━━━━━ Material shown ━━━━━

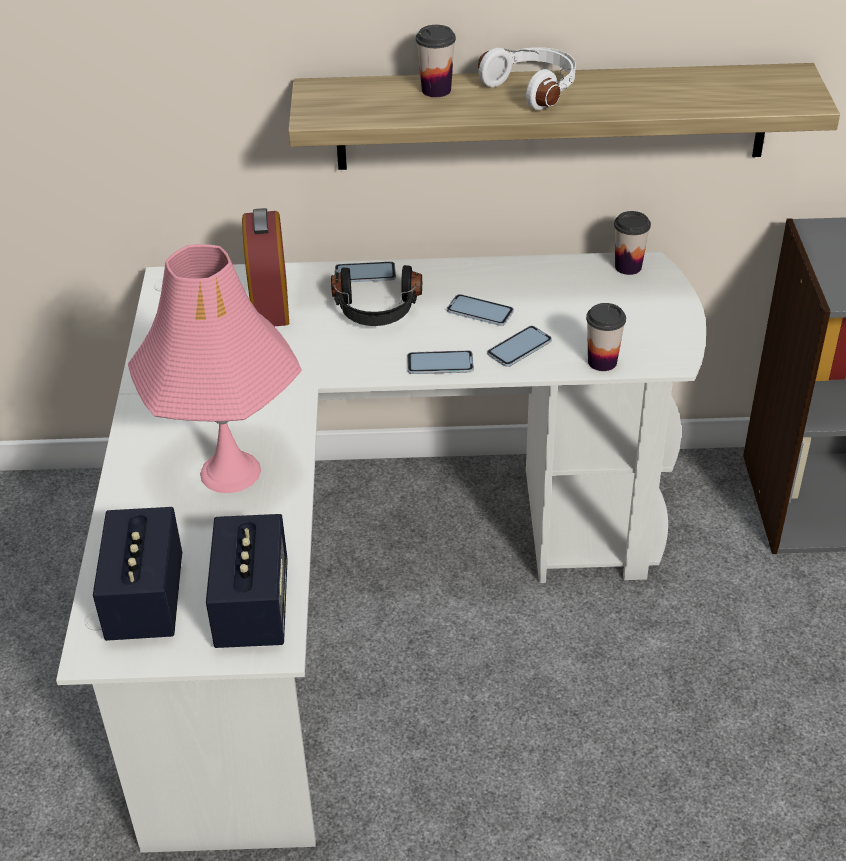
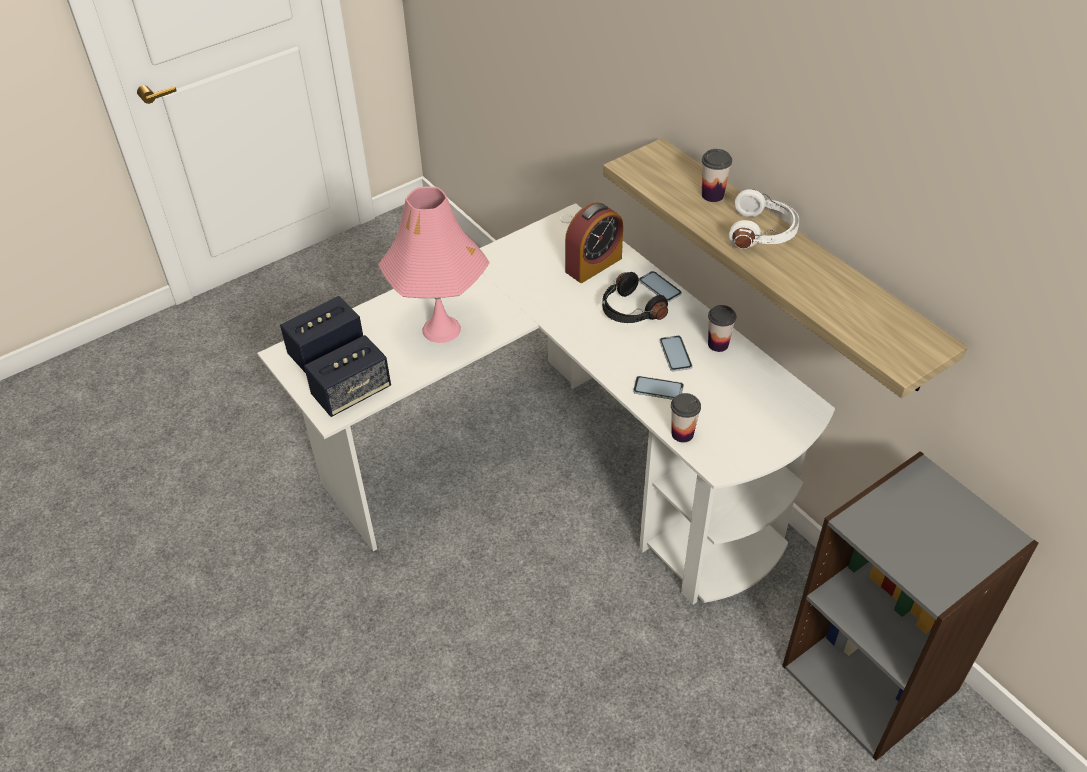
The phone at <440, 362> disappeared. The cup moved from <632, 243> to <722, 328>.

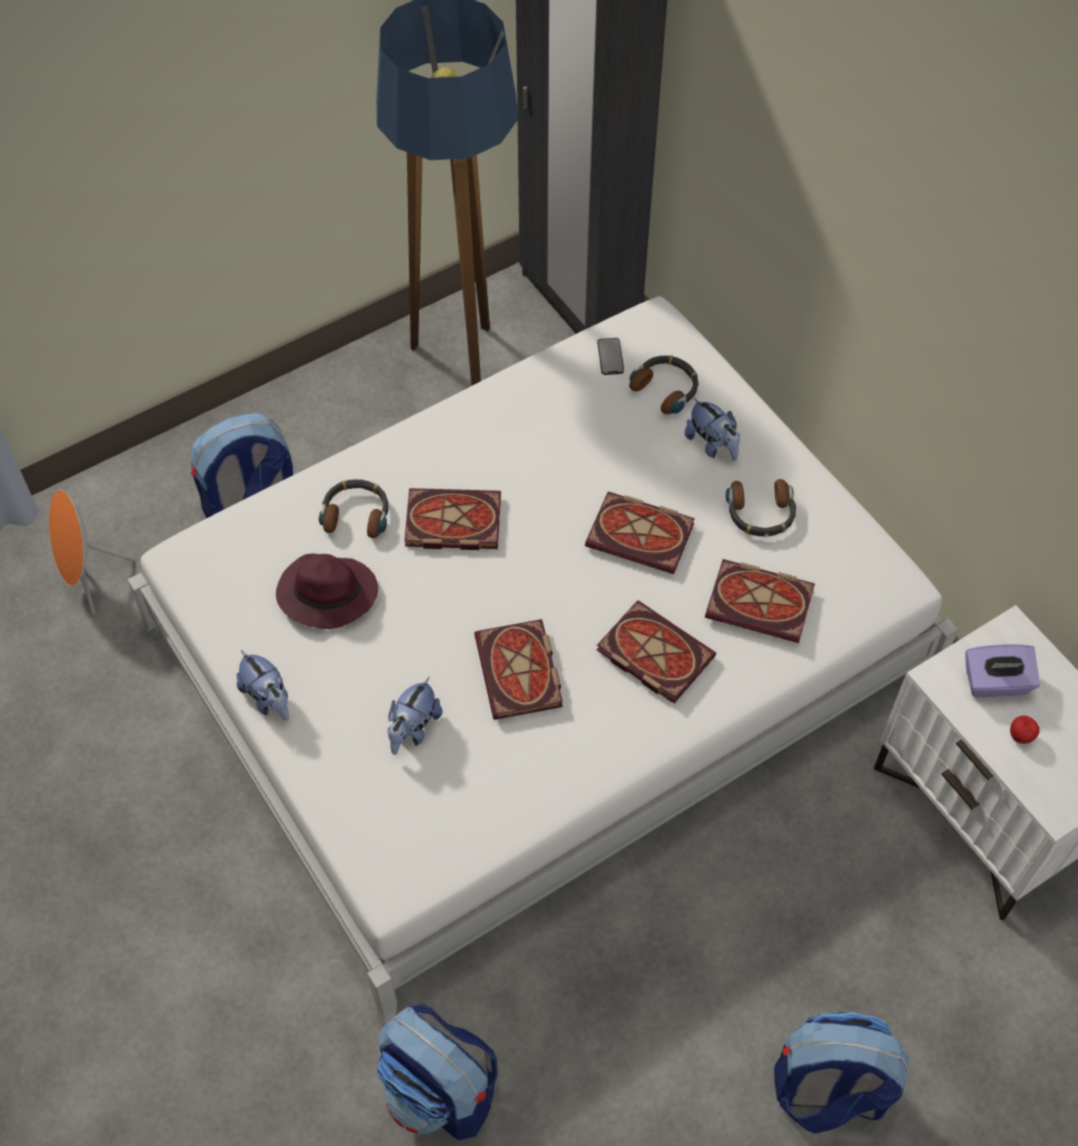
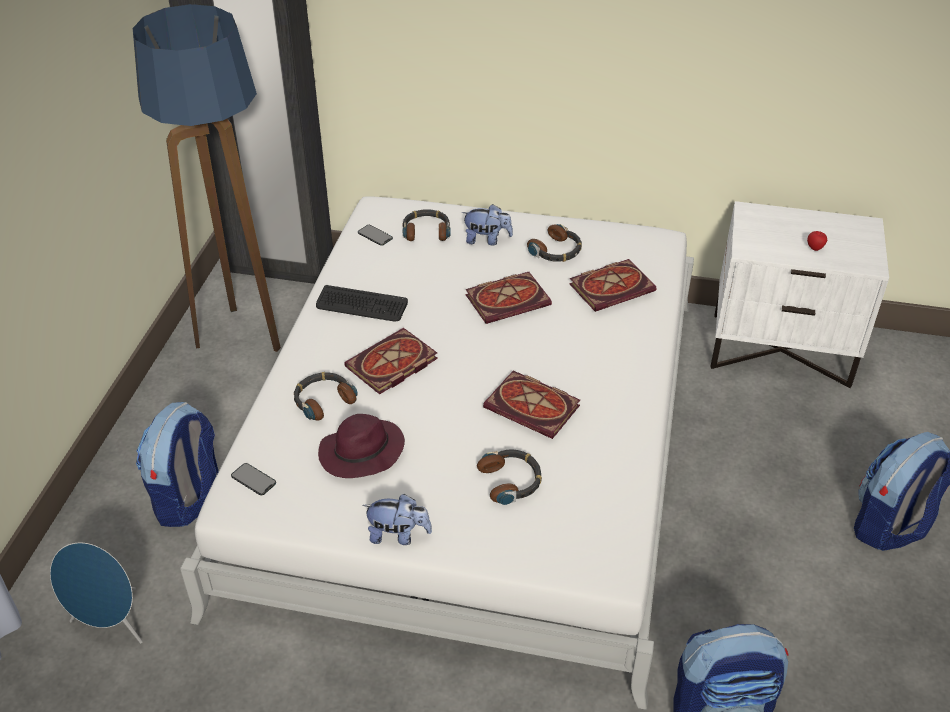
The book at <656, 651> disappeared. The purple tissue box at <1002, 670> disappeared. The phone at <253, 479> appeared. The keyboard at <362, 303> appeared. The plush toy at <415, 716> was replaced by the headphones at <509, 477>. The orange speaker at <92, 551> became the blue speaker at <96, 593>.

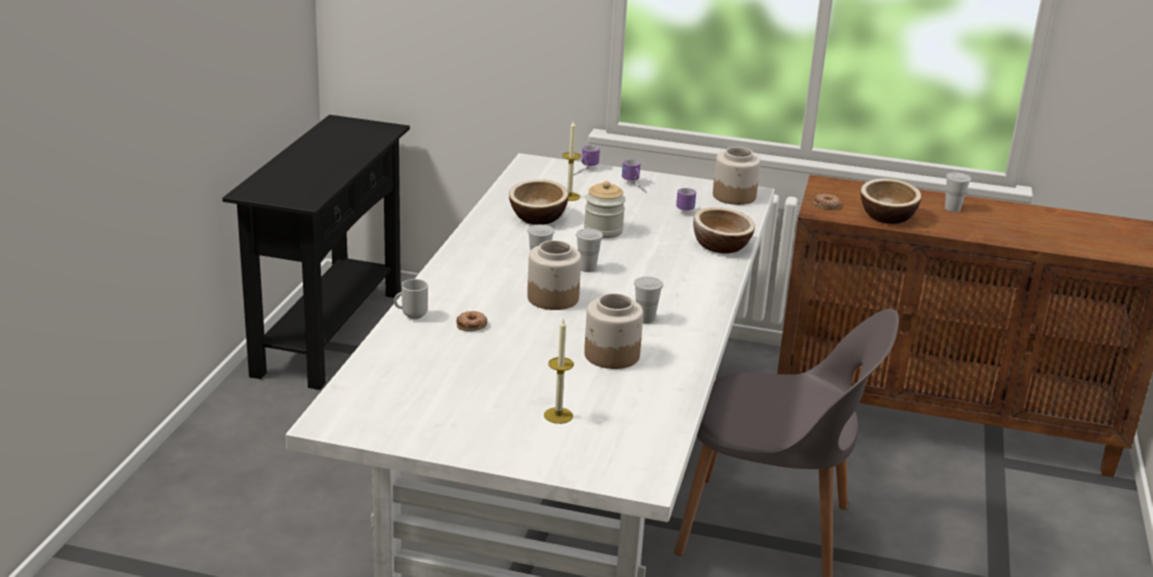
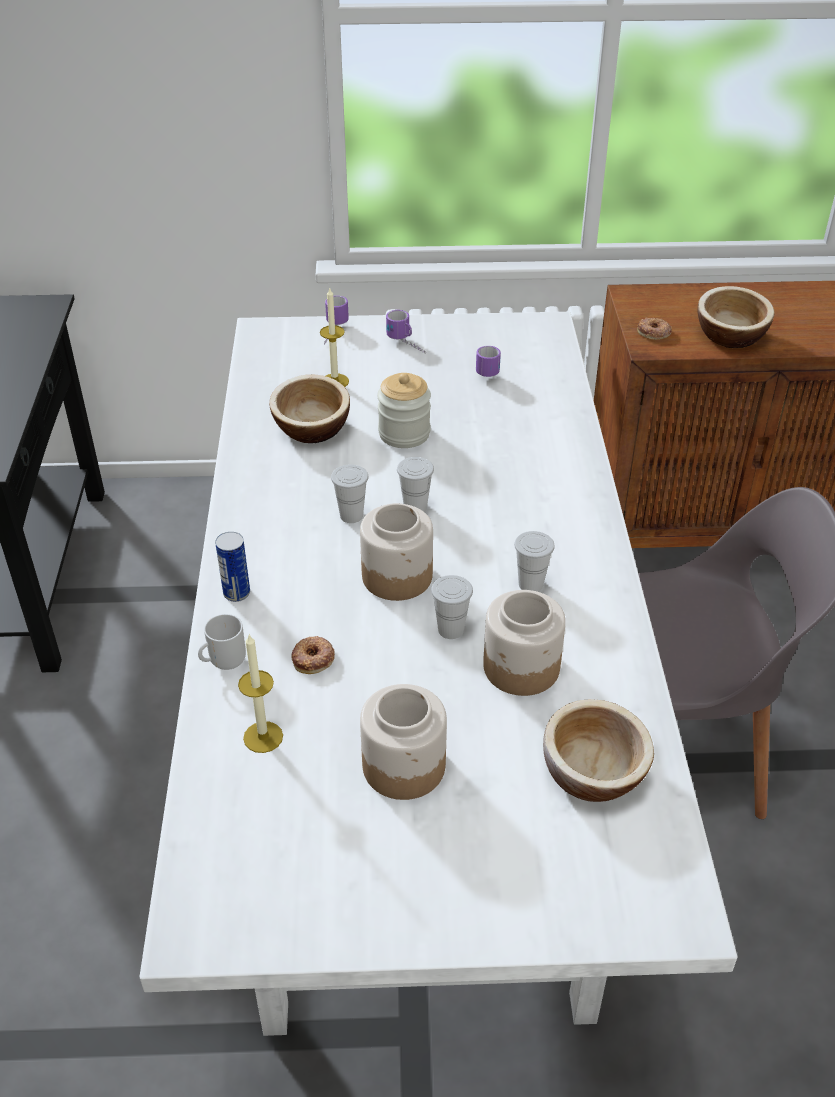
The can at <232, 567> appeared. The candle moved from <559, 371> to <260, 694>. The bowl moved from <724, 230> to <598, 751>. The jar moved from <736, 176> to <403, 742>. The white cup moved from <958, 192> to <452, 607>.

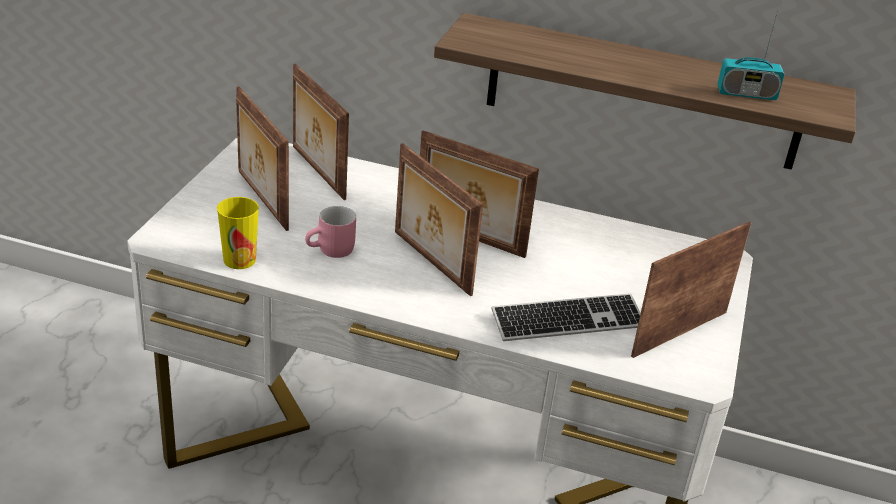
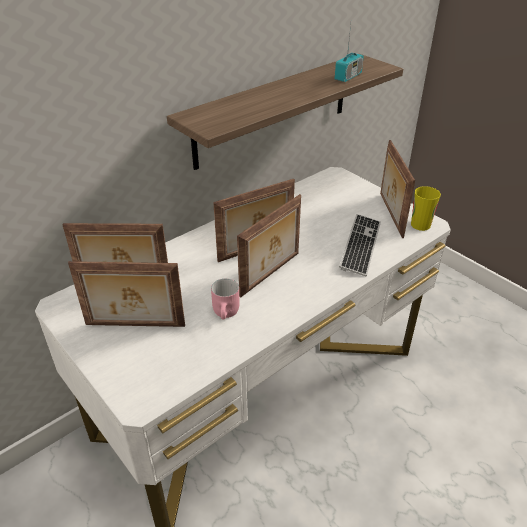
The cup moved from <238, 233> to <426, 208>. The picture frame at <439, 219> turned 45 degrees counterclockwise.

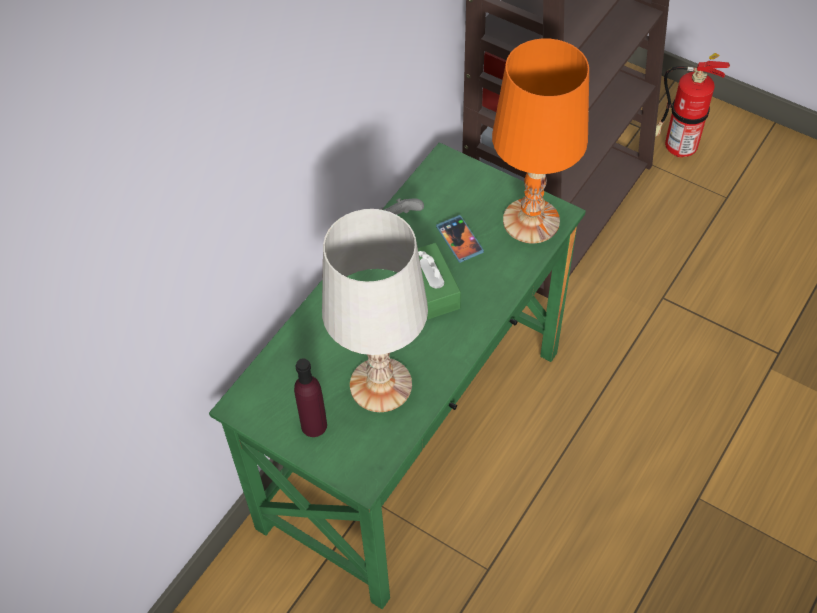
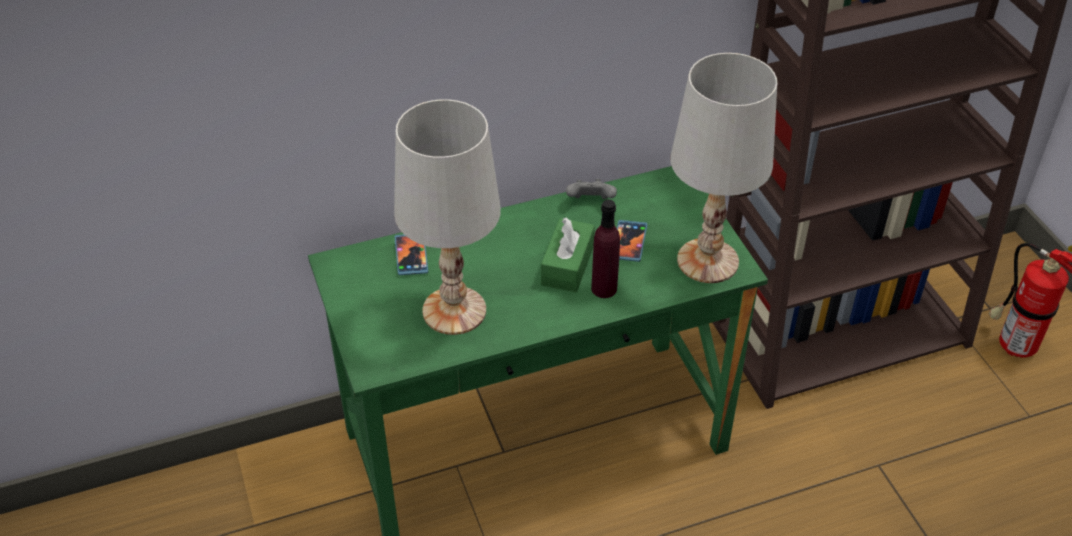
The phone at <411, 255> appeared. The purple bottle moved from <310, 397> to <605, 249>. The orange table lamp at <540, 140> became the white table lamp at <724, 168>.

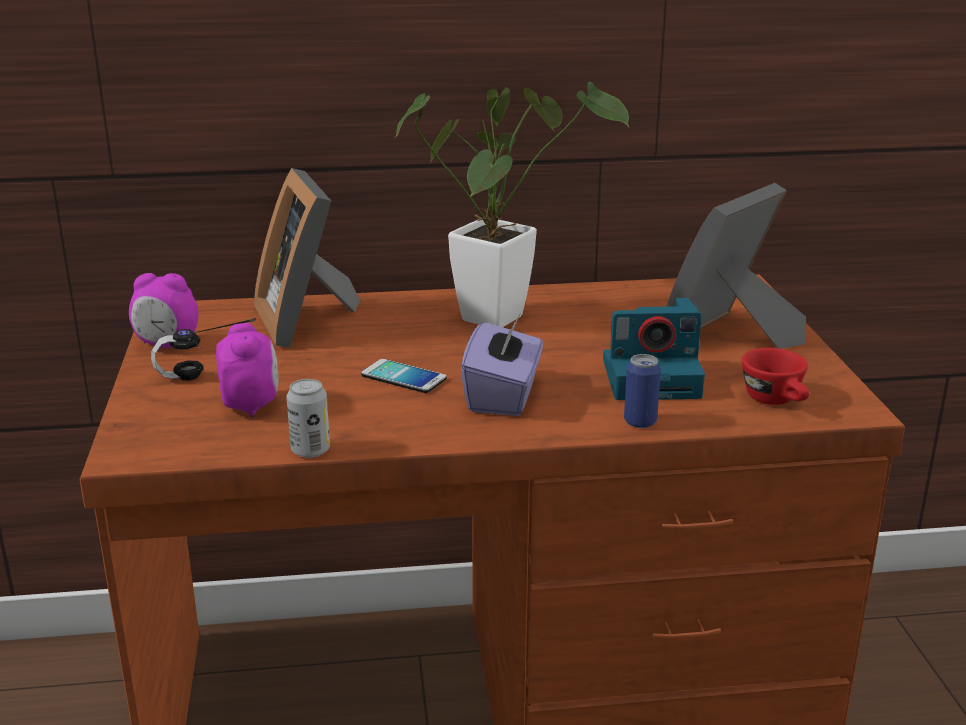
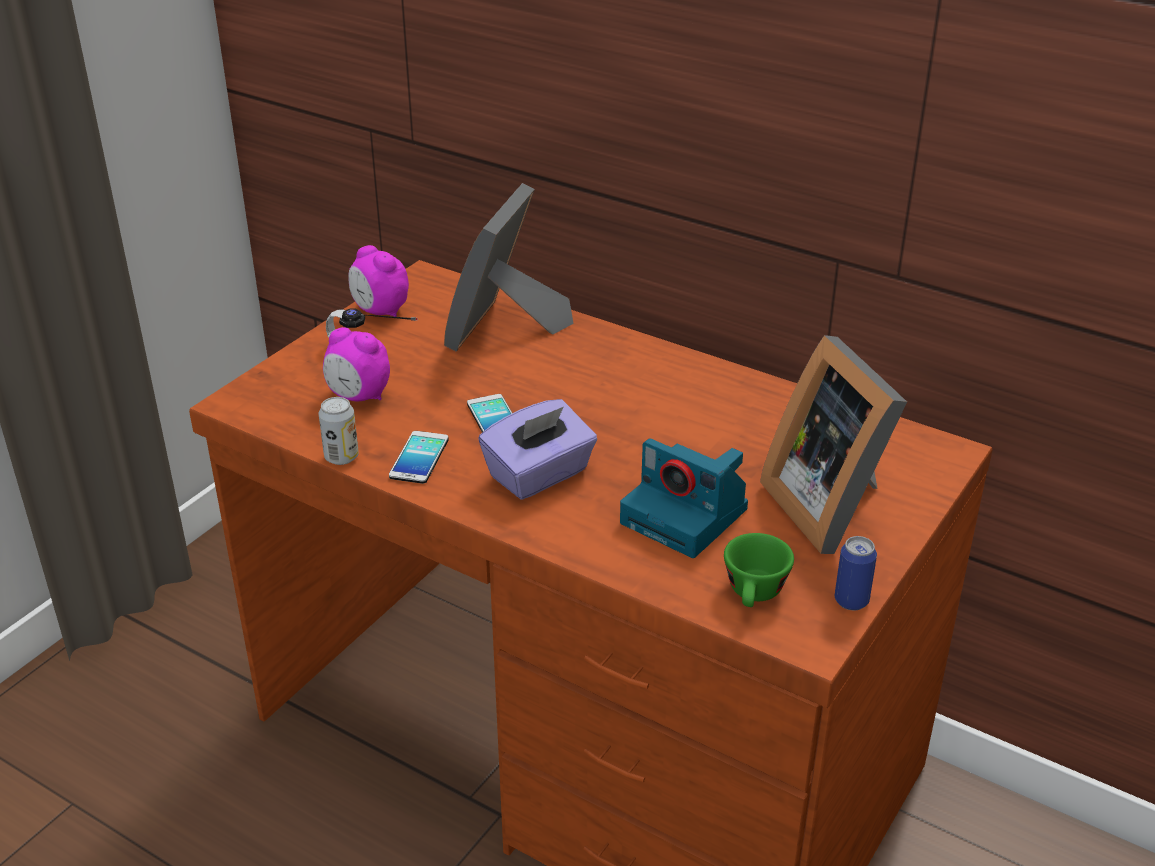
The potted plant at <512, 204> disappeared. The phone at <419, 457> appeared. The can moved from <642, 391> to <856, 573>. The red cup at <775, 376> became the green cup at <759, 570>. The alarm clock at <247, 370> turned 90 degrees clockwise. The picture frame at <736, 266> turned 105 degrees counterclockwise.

━━━━━

Problem to work on:
Once the pictures are set aside, give every line above again without alteration.

Exercise response:
The phone at <440, 362> disappeared. The cup moved from <632, 243> to <722, 328>.

The book at <656, 651> disappeared. The purple tissue box at <1002, 670> disappeared. The phone at <253, 479> appeared. The keyboard at <362, 303> appeared. The plush toy at <415, 716> was replaced by the headphones at <509, 477>. The orange speaker at <92, 551> became the blue speaker at <96, 593>.

The can at <232, 567> appeared. The candle moved from <559, 371> to <260, 694>. The bowl moved from <724, 230> to <598, 751>. The jar moved from <736, 176> to <403, 742>. The white cup moved from <958, 192> to <452, 607>.

The cup moved from <238, 233> to <426, 208>. The picture frame at <439, 219> turned 45 degrees counterclockwise.

The phone at <411, 255> appeared. The purple bottle moved from <310, 397> to <605, 249>. The orange table lamp at <540, 140> became the white table lamp at <724, 168>.

The potted plant at <512, 204> disappeared. The phone at <419, 457> appeared. The can moved from <642, 391> to <856, 573>. The red cup at <775, 376> became the green cup at <759, 570>. The alarm clock at <247, 370> turned 90 degrees clockwise. The picture frame at <736, 266> turned 105 degrees counterclockwise.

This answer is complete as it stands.